The compensation payable to the Sales Agent for sales of Class A Ordinary Shares sold pursuant to the Sales Agreement will be 3.0% of the gross proceeds of the sales price of Class A Ordinary Shares sold, in addition to reimbursement of certain expenses. See “Plan of Distribution” in the Prior Prospectus. We anticipate no other commissions or material expenses for sales under the Sales Agreement. The orders will be executed at price limits imposed by us.

 

Investing in our securities involves risks. See “Risk Factors” beginning on page S-4 of the September Prospectus Supplement, and in the filings with the Securities and Exchange Commission that are incorporated by reference into the Prior Prospectus and this prospectus supplement, for certain risks you should consider. You should read all the information set forth in this prospectus supplement and the Prior Prospectus, as well as the documents incorporated by reference herein and the Prior Prospectus, carefully before you make your investment decision.

 

Neither the Securities and Exchange Commission nor any state securities commission has approved or disapproved of these securities or determined if the Prior Prospectus, this prospectus supplement or the accompanying prospectus are truthful or complete.

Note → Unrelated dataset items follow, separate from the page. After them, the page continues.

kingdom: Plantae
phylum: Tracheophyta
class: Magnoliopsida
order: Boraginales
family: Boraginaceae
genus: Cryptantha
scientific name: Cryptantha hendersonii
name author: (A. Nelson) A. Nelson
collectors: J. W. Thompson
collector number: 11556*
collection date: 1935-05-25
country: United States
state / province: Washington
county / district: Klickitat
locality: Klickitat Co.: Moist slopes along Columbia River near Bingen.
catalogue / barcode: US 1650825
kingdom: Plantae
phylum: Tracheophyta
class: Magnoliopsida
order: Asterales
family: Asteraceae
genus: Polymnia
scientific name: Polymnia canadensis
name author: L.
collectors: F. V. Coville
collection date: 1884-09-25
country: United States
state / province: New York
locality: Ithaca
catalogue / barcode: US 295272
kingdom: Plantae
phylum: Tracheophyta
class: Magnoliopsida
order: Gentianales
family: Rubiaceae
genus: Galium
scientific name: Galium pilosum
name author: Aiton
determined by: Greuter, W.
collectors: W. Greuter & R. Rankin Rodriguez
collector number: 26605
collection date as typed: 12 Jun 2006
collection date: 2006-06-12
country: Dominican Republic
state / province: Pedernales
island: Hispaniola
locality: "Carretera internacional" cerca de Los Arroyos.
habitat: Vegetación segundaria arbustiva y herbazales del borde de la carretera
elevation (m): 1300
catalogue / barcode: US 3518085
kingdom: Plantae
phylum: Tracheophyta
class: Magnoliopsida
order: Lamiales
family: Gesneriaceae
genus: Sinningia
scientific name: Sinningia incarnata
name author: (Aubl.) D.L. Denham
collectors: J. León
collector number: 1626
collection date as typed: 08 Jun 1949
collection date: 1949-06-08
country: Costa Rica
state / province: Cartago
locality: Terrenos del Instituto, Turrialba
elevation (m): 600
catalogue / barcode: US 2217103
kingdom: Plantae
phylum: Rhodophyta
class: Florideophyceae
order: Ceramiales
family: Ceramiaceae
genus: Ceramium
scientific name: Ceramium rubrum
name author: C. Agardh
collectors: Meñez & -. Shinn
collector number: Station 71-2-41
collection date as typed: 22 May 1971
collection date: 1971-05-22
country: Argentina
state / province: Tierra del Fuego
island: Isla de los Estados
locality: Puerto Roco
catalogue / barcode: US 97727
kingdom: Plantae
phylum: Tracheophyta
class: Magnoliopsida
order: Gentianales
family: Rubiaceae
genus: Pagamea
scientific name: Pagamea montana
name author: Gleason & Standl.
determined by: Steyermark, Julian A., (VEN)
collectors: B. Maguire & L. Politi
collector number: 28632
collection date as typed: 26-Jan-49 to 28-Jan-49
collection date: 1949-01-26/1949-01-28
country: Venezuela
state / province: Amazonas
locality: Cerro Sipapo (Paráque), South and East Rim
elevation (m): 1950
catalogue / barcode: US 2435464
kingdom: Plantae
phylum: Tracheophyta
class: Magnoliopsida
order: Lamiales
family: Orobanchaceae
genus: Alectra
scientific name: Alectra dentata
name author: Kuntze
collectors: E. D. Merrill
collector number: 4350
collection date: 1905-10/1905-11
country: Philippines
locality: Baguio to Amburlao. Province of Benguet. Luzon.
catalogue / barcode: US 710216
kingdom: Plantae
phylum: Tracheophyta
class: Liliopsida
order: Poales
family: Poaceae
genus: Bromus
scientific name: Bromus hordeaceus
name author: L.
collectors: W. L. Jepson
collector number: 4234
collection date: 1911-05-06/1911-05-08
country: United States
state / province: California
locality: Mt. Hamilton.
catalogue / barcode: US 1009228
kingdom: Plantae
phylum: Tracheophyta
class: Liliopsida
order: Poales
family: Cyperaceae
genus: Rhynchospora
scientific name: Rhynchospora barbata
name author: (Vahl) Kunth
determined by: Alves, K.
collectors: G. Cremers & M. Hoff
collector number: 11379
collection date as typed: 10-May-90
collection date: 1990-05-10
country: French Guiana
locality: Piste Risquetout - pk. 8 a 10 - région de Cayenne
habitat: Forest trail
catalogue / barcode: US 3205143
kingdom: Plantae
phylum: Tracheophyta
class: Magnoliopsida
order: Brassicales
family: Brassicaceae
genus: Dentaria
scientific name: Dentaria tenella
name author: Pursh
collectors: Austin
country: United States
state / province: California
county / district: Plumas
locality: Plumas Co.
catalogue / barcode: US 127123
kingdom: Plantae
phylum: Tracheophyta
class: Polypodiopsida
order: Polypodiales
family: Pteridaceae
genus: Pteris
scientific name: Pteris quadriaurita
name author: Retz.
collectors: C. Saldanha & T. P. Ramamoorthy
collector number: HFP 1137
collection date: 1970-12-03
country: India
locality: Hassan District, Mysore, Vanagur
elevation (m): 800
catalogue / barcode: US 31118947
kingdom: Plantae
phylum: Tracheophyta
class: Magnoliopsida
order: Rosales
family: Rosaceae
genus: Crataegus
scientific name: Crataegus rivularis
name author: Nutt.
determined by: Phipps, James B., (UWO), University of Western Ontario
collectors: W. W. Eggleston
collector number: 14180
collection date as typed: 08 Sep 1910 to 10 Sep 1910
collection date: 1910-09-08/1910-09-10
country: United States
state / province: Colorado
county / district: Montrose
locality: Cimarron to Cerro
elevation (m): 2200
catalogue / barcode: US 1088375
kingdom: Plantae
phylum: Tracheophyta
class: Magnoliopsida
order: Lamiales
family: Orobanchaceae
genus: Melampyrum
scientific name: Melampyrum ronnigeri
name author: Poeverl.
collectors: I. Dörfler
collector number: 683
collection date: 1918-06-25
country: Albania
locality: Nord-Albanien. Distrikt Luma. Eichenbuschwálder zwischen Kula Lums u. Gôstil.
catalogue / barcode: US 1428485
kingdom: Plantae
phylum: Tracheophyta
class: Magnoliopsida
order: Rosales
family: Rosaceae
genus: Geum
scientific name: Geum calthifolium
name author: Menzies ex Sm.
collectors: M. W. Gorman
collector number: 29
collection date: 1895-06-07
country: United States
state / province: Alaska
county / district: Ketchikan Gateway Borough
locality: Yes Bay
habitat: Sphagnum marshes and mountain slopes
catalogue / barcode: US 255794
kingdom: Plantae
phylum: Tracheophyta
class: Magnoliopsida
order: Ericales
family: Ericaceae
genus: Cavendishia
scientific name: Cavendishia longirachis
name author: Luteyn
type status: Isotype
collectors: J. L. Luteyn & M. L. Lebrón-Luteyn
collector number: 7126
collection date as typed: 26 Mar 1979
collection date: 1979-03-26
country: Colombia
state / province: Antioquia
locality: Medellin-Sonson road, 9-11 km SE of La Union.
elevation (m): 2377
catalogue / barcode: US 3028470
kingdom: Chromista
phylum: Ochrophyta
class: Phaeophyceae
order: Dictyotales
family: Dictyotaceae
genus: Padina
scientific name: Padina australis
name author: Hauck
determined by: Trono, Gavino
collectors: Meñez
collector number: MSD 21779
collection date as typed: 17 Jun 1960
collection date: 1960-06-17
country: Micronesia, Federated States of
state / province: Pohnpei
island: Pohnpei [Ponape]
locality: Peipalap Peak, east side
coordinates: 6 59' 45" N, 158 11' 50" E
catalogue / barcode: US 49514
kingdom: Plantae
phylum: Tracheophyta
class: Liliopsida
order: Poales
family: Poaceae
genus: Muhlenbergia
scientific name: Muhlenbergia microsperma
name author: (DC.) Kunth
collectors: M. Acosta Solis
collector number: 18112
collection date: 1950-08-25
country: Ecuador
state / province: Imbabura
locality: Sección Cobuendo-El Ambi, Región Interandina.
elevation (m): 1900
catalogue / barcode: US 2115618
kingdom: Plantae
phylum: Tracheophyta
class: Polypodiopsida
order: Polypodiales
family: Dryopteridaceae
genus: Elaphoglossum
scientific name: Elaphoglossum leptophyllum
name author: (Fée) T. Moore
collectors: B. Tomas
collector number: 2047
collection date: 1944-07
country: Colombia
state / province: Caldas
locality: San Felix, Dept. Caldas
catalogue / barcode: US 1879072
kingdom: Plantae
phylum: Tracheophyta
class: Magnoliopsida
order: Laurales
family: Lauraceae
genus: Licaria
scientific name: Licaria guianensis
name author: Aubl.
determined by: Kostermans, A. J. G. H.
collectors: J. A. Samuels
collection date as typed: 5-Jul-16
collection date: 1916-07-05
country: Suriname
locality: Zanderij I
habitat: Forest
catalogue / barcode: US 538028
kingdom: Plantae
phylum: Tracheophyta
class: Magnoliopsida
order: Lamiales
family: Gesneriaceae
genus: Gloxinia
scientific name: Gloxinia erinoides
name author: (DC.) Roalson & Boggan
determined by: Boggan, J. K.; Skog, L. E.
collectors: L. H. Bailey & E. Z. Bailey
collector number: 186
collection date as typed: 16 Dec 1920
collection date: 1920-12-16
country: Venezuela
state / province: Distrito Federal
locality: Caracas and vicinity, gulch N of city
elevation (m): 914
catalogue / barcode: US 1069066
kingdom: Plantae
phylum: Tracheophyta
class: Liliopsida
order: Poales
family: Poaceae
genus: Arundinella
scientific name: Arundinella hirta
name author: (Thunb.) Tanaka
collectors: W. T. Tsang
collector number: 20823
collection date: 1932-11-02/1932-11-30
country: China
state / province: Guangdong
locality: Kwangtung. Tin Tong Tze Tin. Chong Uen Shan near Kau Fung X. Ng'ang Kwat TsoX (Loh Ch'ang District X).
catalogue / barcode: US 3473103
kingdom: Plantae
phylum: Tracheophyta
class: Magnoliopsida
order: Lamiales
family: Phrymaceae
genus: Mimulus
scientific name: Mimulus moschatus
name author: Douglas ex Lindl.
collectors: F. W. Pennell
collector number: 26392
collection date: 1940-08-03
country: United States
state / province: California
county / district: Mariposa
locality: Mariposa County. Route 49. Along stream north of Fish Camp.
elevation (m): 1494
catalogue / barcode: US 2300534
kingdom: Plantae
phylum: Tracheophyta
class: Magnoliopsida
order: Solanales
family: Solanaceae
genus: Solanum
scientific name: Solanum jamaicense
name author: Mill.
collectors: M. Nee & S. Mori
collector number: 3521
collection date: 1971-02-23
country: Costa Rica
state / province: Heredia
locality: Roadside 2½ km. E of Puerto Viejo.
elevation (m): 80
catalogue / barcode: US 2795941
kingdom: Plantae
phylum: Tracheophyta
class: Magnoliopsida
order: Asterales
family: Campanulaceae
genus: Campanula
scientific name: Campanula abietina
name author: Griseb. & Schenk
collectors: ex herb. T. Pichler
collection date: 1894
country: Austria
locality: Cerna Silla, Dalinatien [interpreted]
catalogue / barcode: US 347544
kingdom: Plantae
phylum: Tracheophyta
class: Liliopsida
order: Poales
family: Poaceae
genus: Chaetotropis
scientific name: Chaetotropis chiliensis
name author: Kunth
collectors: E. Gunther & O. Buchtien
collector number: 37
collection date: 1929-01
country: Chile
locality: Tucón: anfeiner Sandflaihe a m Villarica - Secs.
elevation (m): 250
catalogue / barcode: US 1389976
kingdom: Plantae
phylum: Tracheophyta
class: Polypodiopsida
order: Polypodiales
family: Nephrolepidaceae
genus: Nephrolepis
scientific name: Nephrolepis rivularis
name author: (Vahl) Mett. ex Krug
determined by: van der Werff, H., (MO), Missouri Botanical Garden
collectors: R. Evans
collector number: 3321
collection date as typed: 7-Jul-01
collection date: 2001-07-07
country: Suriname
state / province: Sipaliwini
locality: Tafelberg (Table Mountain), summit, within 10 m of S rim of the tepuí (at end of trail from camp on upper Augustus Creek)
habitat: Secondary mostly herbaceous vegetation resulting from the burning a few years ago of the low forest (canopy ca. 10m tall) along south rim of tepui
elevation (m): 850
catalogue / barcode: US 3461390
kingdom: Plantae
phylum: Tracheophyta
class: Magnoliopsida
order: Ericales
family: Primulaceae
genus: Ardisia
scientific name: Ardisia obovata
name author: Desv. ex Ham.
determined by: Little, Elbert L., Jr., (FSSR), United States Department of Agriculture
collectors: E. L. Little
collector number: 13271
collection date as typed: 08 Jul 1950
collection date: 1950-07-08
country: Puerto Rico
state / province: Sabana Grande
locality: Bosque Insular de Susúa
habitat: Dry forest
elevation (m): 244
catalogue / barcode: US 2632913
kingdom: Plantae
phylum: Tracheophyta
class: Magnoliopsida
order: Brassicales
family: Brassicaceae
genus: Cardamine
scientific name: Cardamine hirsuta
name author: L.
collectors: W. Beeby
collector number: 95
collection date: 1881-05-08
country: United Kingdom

Any representation to the contrary is a criminal offense.

 

A.G.P.

 

The date of this prospectus supplement is November 24, 2025.

 

 

 

FAQ

What is Mobile-health Network Solutions (MNDR) registering in this 424B5 supplement?

The company is updating its at-the-market equity program to permit additional sales of its Class A Ordinary Shares, with a maximum aggregate offering price of $1,009,005 through A.G.P./Alliance Global Partners under an existing Sales Agreement.

How much can MNDR now offer and sell under its Form F-3 registration statement?

The cap on primary offerings under the registration statement has been increased from $1,253,948 to $2,262,250, subject to the one-third public float limitation in General Instruction I.B.5 of Form F-3.

How much has MNDR already sold under the at-the-market program?

From the date of the prior prospectus to this supplement, MNDR has offered and sold Class A Ordinary Shares with an aggregate market value of $1,253,245 under the Sales Agreement.

What is MNDR’s public float and how is it calculated in this supplement?

The public float is stated as $6,786,752.50 as of November 21, 2025, based on 1,428,790 Class A Ordinary Shares held by non-affiliates at a price of $4.75 per share.

On which exchange are MNDR Class A Ordinary Shares listed and what was the recent price?

MNDR’s Class A Ordinary Shares are listed on The Nasdaq Capital Market under the symbol "MNDR". The last reported sale price on November 21, 2025 was $4.75 per share.

What fees will MNDR pay to A.G.P. for selling shares under the at-the-market program?

For sales under the Sales Agreement, MNDR will pay the Sales Agent a commission equal to 3.0% of the gross proceeds from Class A Ordinary Shares sold, plus reimbursement of certain expenses.

What limits apply to MNDR’s use of Form F-3 for primary offerings?

Under General Instruction I.B.5 of Form F-3, MNDR may not sell securities in a public primary offering with a value exceeding one-third of its public float in any 12-month period while its public float remains below $75,000,000.